A psychedelic trip—on “magic mushrooms,” to be precise—may cause physical changes to the brain, a new imaging study finds. The results could one day help explain why people who take psilocybin—a psychoactive ingredient in such mushrooms—can feel a multitude of effects, from bliss and euphoria to anxiety, discomfort and hallucinations, as well as long-term effects of the drug.
“No one has ever properly tested whether and how the brain changes when someone takes psychedelics for the first time,” says Robin Carhart-Harris, a professor of neurology at the University of California, San Francisco. Users often describe the first time taking magic mushrooms as a significant experience, he says. But understanding what’s going on at the biological level has so far eluded scientists.
Now, in the new study, Carhart-Harris and his colleagues may have taken a step closer to answering that question. The team gave 28 healthy people who’d never tried a psychedelic 25 milligrams of psilocybin—the equivalent of a “heroic” dose of magic mushrooms, Carhart-Harris says—and looked at their brain using a variety of scanning techniques, including electroencephalography (EEG), magnetic resonance imaging (MRI) and diffusion tensor imaging (DTI).

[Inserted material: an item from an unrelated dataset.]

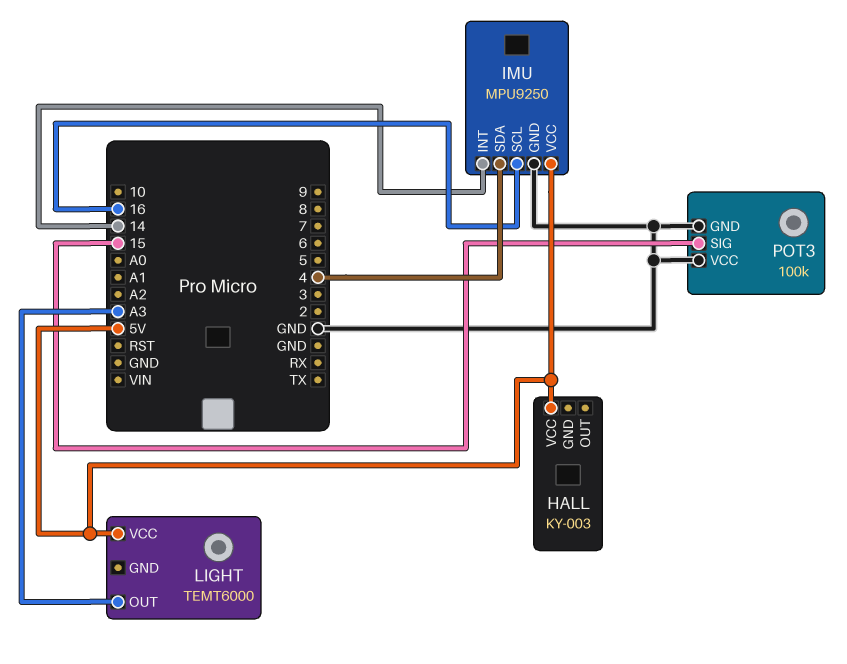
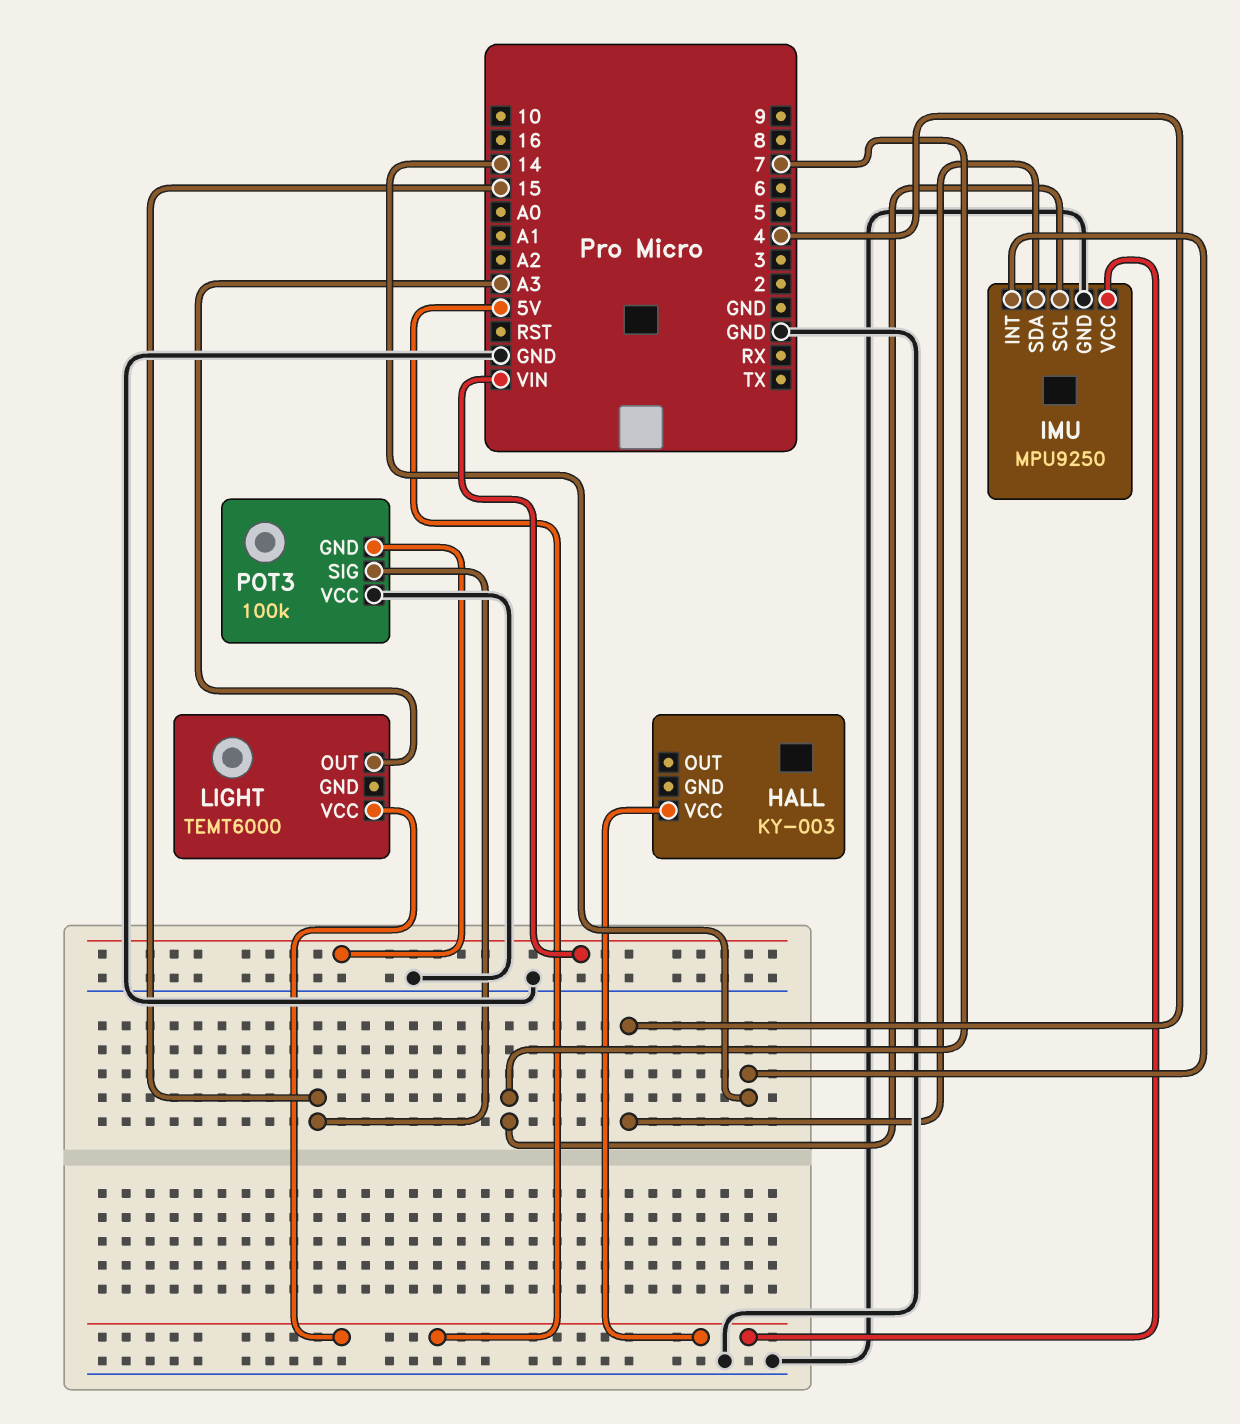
IMU pin SCL: 16 -> 7
POT3 pin GND: GND -> VIN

The researchers scanned the brains of the participants brains before and after the dose using both MRI and DTI to track any possible changes to the organs’ activity and wiring, Carhart-Harris says. The team also monitored the participants’ brain using EEG during the trip and asked them about their well-being before and after they took the psilocybin.
After a single dose, the team detected changes in brain activity that correlated with well-being as much as a month after the participants took the drug. When participants’ brain activity was “richer” and less predictable (a measurement that Carhart-Harris and his team refer to as greater “entropy”), they tended to report having increased “psychological insight”—new ways of thinking about themselves, their problems, their past, and more—shortly after the trip.